PEKANBARU (CAKAPLAH) - Direktorat Reserse Kriminal Khusus Kepolisian Daerah (Polda) Riau telah menerima hasil audit kerugian negara terkait dugaan korupsi pemasangan pipa transmisi PDAM di Tembilahan, Kabupaten Indragiri Hilir (Inhil) sebesar Rp2,5 miliar. Selanjutnya, penyidik mendalami keterangan tersangka untuk menetapkan tersangka baru.
Dalam perkara ini, penyidik sudah menetapkan dua orang tersangka, yakni Sabar Stavanus P Simalonga selaku Direktur PT Panatori Raja yang merupakan pihak rekanan, dan Edi Mufti BE selaku Pejabat Pembuat Komitmen (PPK) kegiatan. Kedua sudah diperiksa dan akan dipanggil lagi untuk pemeriksaan lanjutan.
"Pemeriksaan selanjutnya akan kita lakukan untuk mendalami keterlibatan pihak lain. Jika ditemukan bukti baru, kita lakukan gelar perkara untuk menetapkan tersangka lain," ujar Kabid Humas Polda Riau, Kombes Pol Guntur Aryo Tejo SIK, Senin (26/3/2018).
Sebelumnya, Direktur Reserse Kriminal Khusus Polda Riau, Kombes Pol Gidion Arif Setiawan, mengungkapkan, pengumpulan bukti dan keterangan dari para tersangka perlu dalam pengembangan perkara. Dari pengembangan inilah nantinya diketahui pihak-pihak lain yang diduga kuat terlibat.
Dugaan korupsi pemasangan pipa transmisi berawal dari laporan Lembaga Swadaya Masyarakat (LSM) ke Polda Riau. Proyek ini dikerjakan oleh Bidang Cipta Karya Dinas Pekerjaan Umum Provinsi Riau tahun 2013 dengan dana Rp3.415.618.000.
Dalam perjalanannya, proyek ini dikerjakan pada masa Kepala Bidang Cipta Karya Dinas Pekerjaan Umum, Muhammad, selaku kuasa pengguna anggaran. Proyek tidak sesuai spesifikasi ditentukan.

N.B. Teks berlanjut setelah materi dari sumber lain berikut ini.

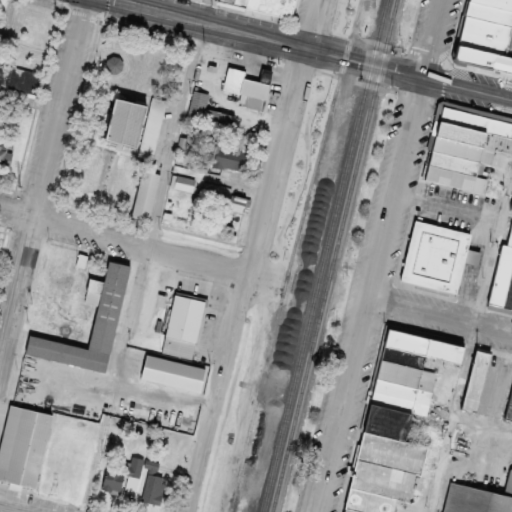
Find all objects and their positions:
building: (222, 1)
building: (240, 3)
building: (274, 7)
road: (209, 9)
parking lot: (328, 12)
road: (274, 36)
building: (19, 79)
road: (468, 82)
building: (247, 87)
road: (31, 100)
road: (62, 108)
building: (216, 119)
building: (118, 123)
building: (153, 127)
road: (283, 135)
road: (316, 138)
building: (465, 145)
road: (404, 149)
building: (0, 157)
building: (230, 158)
parking lot: (292, 166)
building: (184, 183)
power tower: (23, 186)
building: (224, 198)
building: (511, 204)
road: (139, 242)
railway: (297, 255)
building: (434, 255)
railway: (325, 256)
railway: (335, 256)
building: (435, 256)
road: (147, 265)
building: (58, 270)
building: (503, 273)
road: (18, 290)
road: (439, 317)
building: (183, 323)
building: (89, 325)
road: (469, 339)
road: (1, 354)
building: (474, 379)
road: (220, 390)
building: (508, 404)
road: (340, 405)
building: (393, 419)
building: (22, 444)
building: (22, 445)
building: (123, 472)
building: (153, 488)
building: (475, 500)
road: (9, 509)
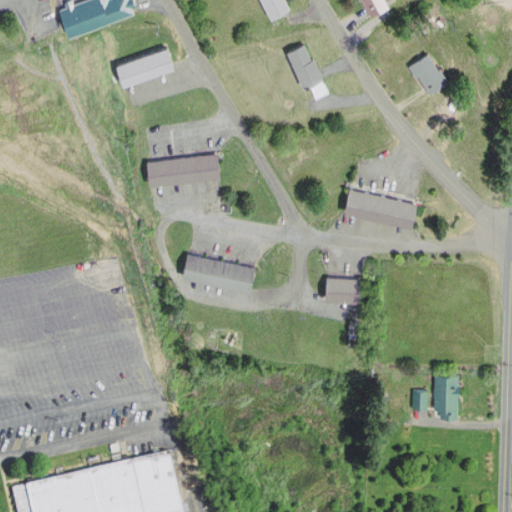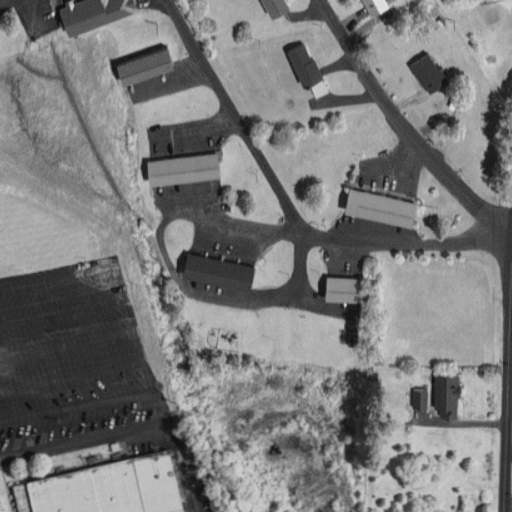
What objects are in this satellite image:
building: (374, 2)
building: (273, 3)
building: (376, 3)
building: (277, 4)
building: (89, 9)
building: (94, 10)
building: (304, 56)
building: (148, 58)
building: (146, 60)
building: (308, 66)
building: (426, 66)
building: (428, 68)
road: (235, 115)
road: (407, 126)
building: (183, 160)
building: (184, 163)
building: (380, 199)
building: (381, 201)
road: (343, 238)
building: (219, 265)
building: (219, 266)
building: (347, 281)
building: (344, 283)
road: (507, 372)
building: (445, 388)
building: (446, 390)
building: (420, 391)
building: (109, 488)
building: (104, 489)
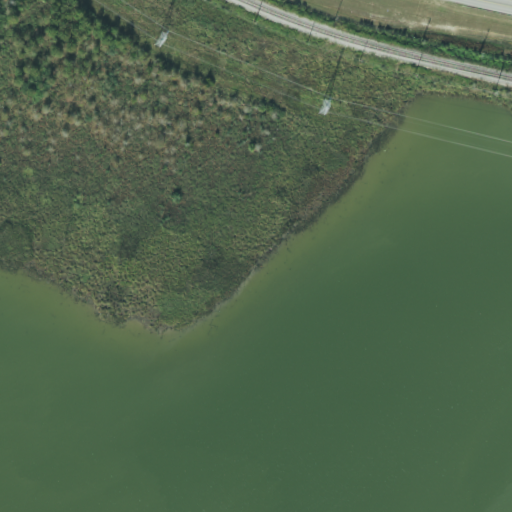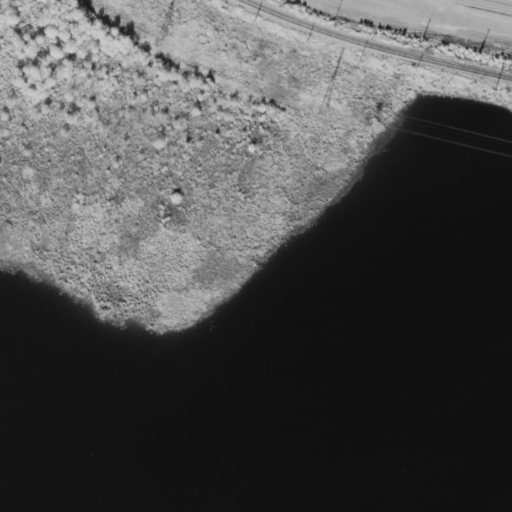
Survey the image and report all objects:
road: (499, 2)
power tower: (160, 38)
railway: (374, 46)
power tower: (323, 105)
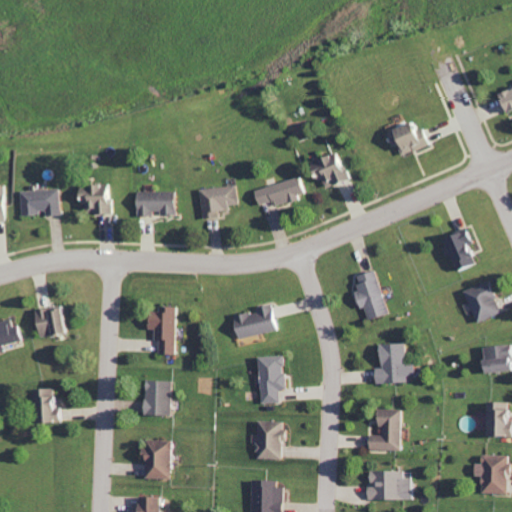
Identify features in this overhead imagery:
building: (509, 98)
building: (413, 138)
road: (476, 142)
building: (337, 170)
building: (285, 191)
building: (103, 198)
building: (223, 199)
building: (45, 202)
building: (163, 202)
building: (5, 203)
building: (467, 250)
road: (265, 260)
building: (376, 295)
building: (488, 301)
building: (57, 321)
building: (262, 322)
building: (170, 327)
building: (10, 334)
building: (501, 358)
building: (399, 364)
building: (278, 377)
road: (331, 380)
road: (108, 385)
building: (164, 397)
building: (52, 405)
building: (502, 418)
building: (394, 431)
building: (276, 439)
building: (164, 459)
building: (498, 473)
building: (395, 485)
building: (273, 496)
building: (157, 504)
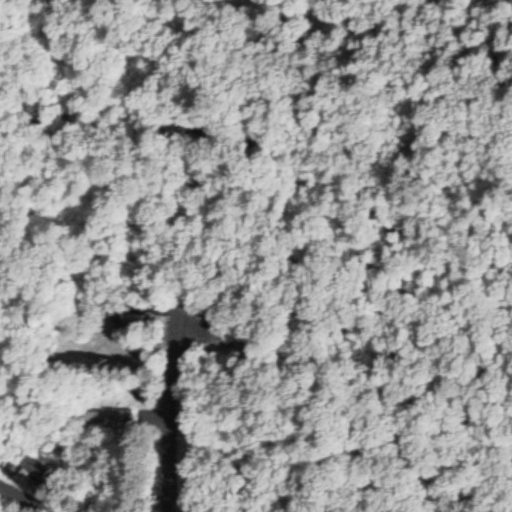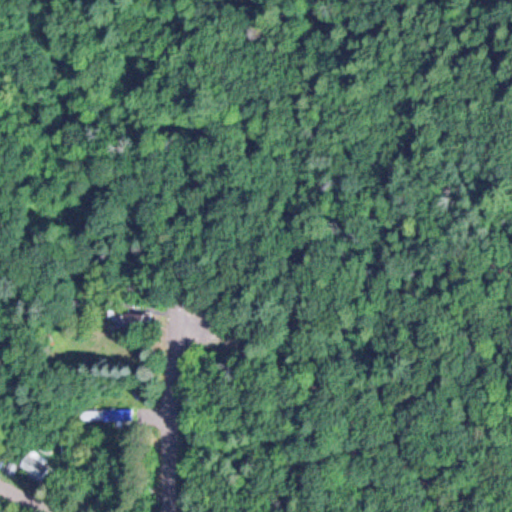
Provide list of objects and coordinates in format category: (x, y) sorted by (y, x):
building: (133, 323)
road: (172, 405)
building: (107, 413)
building: (106, 416)
building: (37, 464)
building: (36, 465)
road: (32, 495)
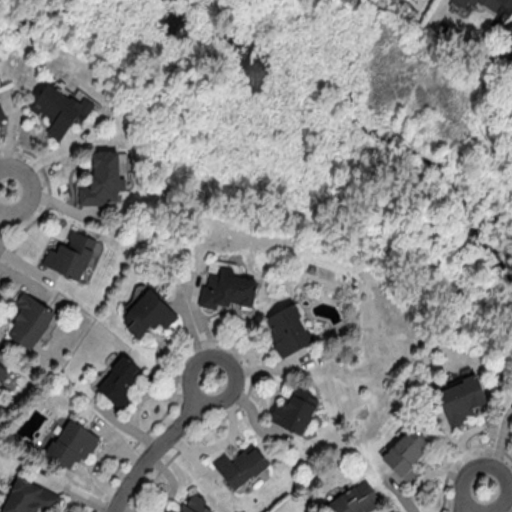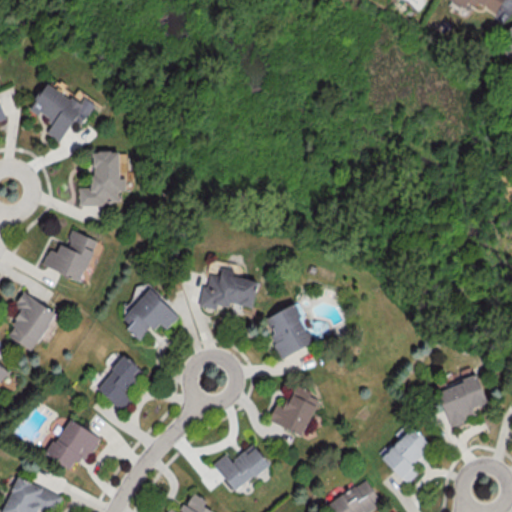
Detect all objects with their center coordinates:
building: (480, 3)
building: (505, 42)
building: (59, 109)
building: (1, 112)
building: (102, 179)
road: (53, 203)
road: (4, 208)
building: (70, 254)
building: (227, 289)
building: (149, 313)
building: (29, 320)
building: (288, 329)
building: (3, 372)
building: (119, 381)
building: (461, 398)
building: (294, 410)
building: (72, 443)
road: (162, 444)
building: (405, 452)
building: (240, 465)
building: (29, 497)
building: (354, 498)
road: (479, 503)
building: (192, 505)
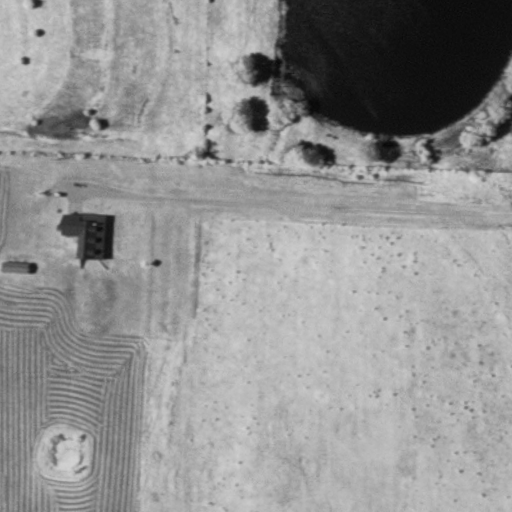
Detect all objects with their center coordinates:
road: (295, 198)
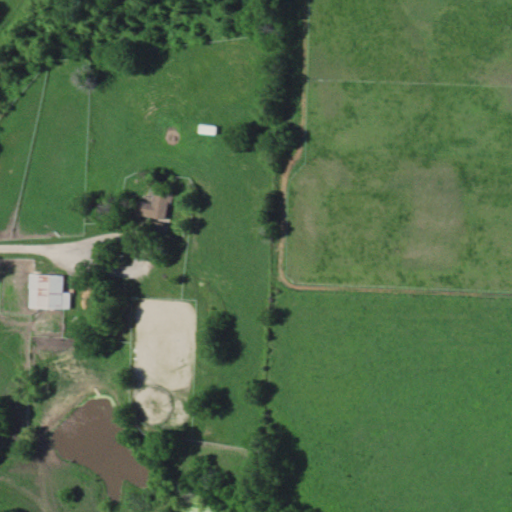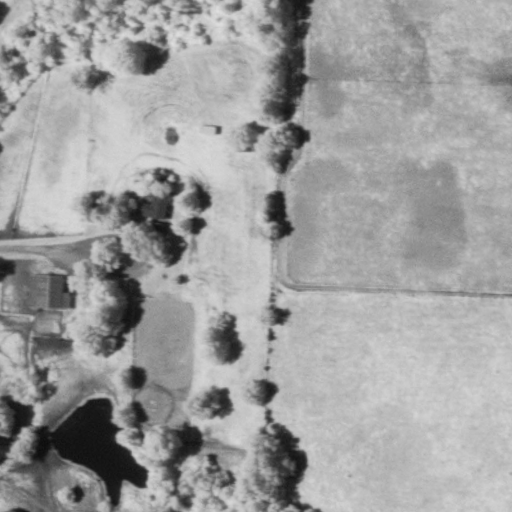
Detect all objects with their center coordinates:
building: (160, 206)
road: (130, 237)
building: (50, 292)
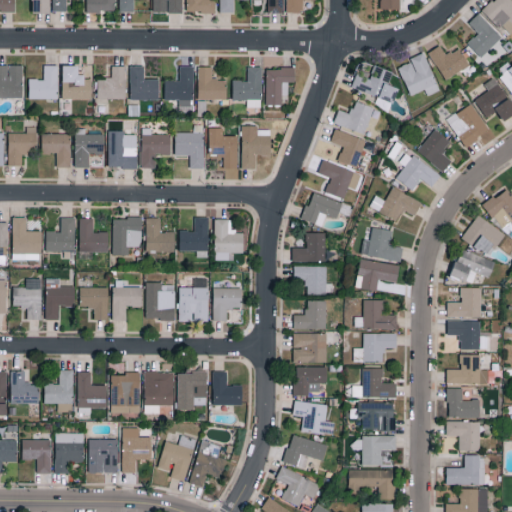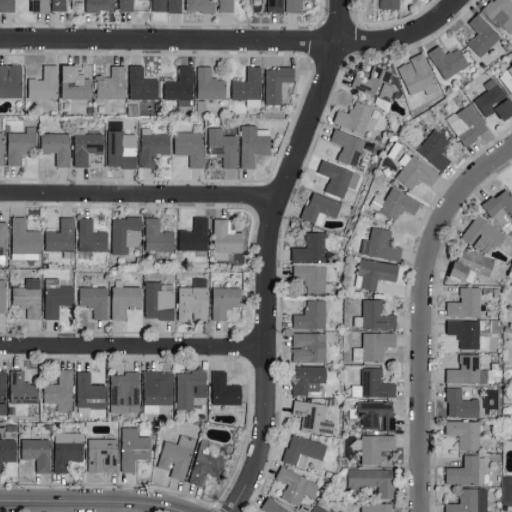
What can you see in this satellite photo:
building: (389, 4)
building: (7, 5)
building: (59, 5)
building: (99, 5)
building: (126, 5)
building: (167, 5)
building: (199, 5)
building: (226, 5)
building: (294, 5)
building: (40, 6)
building: (274, 6)
building: (501, 13)
road: (401, 35)
building: (482, 35)
road: (168, 40)
building: (449, 60)
building: (418, 75)
building: (507, 78)
building: (11, 80)
building: (45, 83)
building: (75, 83)
building: (112, 83)
building: (142, 84)
building: (209, 84)
building: (277, 84)
building: (181, 86)
building: (377, 86)
building: (249, 87)
building: (494, 100)
building: (354, 116)
building: (467, 124)
building: (21, 144)
building: (254, 144)
building: (153, 146)
building: (191, 146)
building: (223, 146)
building: (348, 146)
building: (1, 147)
building: (57, 147)
building: (87, 147)
building: (435, 149)
building: (120, 150)
building: (415, 171)
building: (339, 178)
road: (136, 195)
building: (395, 203)
building: (500, 207)
building: (320, 208)
building: (126, 233)
building: (483, 235)
building: (62, 236)
building: (92, 236)
building: (158, 236)
building: (3, 237)
building: (195, 237)
building: (24, 238)
building: (226, 239)
building: (380, 245)
building: (311, 248)
road: (265, 252)
building: (471, 265)
building: (375, 273)
building: (312, 277)
building: (3, 295)
building: (29, 297)
building: (57, 297)
building: (95, 300)
building: (124, 300)
building: (159, 300)
building: (225, 301)
building: (193, 303)
building: (466, 303)
road: (420, 311)
building: (312, 315)
building: (374, 316)
building: (468, 333)
road: (132, 346)
building: (374, 346)
building: (309, 347)
building: (467, 370)
building: (308, 378)
building: (373, 384)
building: (190, 387)
building: (22, 388)
building: (157, 389)
building: (60, 390)
building: (225, 392)
building: (3, 393)
building: (125, 393)
building: (90, 395)
building: (461, 404)
building: (377, 415)
building: (313, 417)
building: (465, 433)
building: (373, 447)
building: (134, 448)
building: (67, 450)
building: (303, 450)
building: (7, 451)
building: (37, 452)
building: (103, 455)
building: (176, 456)
building: (206, 462)
building: (467, 471)
building: (374, 480)
building: (296, 485)
building: (469, 500)
road: (87, 501)
building: (273, 506)
building: (377, 507)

Tidak hanya Sabar Stavanus P Simalonga selaku Direktur PT Panatori Raja, dan Edi Mufti BE selaku Pejabat Pembuat Komitmen, LSM juga Muhammad yang saat ini menjabat Wakil Bupati Bengkalis sebagai orang yang ikut bertanggungjawab dalam dugaan korupsi ini.
Dalam kontrak pada Rencana Anggaran Belanja tertera pekerjaan galian tanah untuk menanam pipa HD PE DLN 500 MM PN 10 dengan volume sepanjang 1.362,00. Ini berarti galian tanah sedalam 1,36 meter dan ditahan dengan skor pipa kayu bakar sebagai cerucuk. Galian seharusnya sepanjang dua kilometer.
Pada lokasi pekerjaan pemasangan pipa, tidak ditemukan galian sama sekali, bahkan pipa dipasang di atas tanah. Selain itu, pada item pekerjaan timbunan bekas galian, juga dipastikan tidak ada pekerjaan timbunan kembali, karena galian tidak pernah ada.
Pekerjaan tersebut dimulai 20 Juni 2013 sampai dengan 16 November 2013, sementara pada akhir Januari 2014 pekerjaan belum selesai. Seharusnya, kontraktor pelaksana PT Panotari Raja diberlakukan denda keterlambatan, pemutusan kontrak, dan pencairan jaminan pelaksanaan.
Namun pihak Dinas PU Riau disebut tidak melakukan hal tersebut. Selain itu, Dinas PU Riau juga diduga merekayasa serah terima pertama pekerjaan atau Provisional Hand Over sebagaimana tertuang dalam Berita Acara Serah Terima Pertama Pekerjaan/PHO Nomor: 0/BA.ST-I/FSK.PIPA.TBH.XII/2013 tanggal 13 Desember 2013.
Akibat dari tidak dilakukannya pekerjaan galian tanah, tidak dilakukannya penimbunan kembali galian tanah atau pekerjaan tidak dilaksanakan namun pekerjaan tetap dibayar. Denda keterlambatan 5 persen dari nilai proyek sama dengan Rp170.780.900, dan jaminan pelaksanaan 5 persen dari nilai proyek juga Rp170.780.900.
Dalam proses penyidikan, sebelumnya memeriksa sejumlah saksi, termasuk Muhammad, serta pihak-pihak yang melaksanakan proyek, baik dari pihak pemerintah maupun rekanan.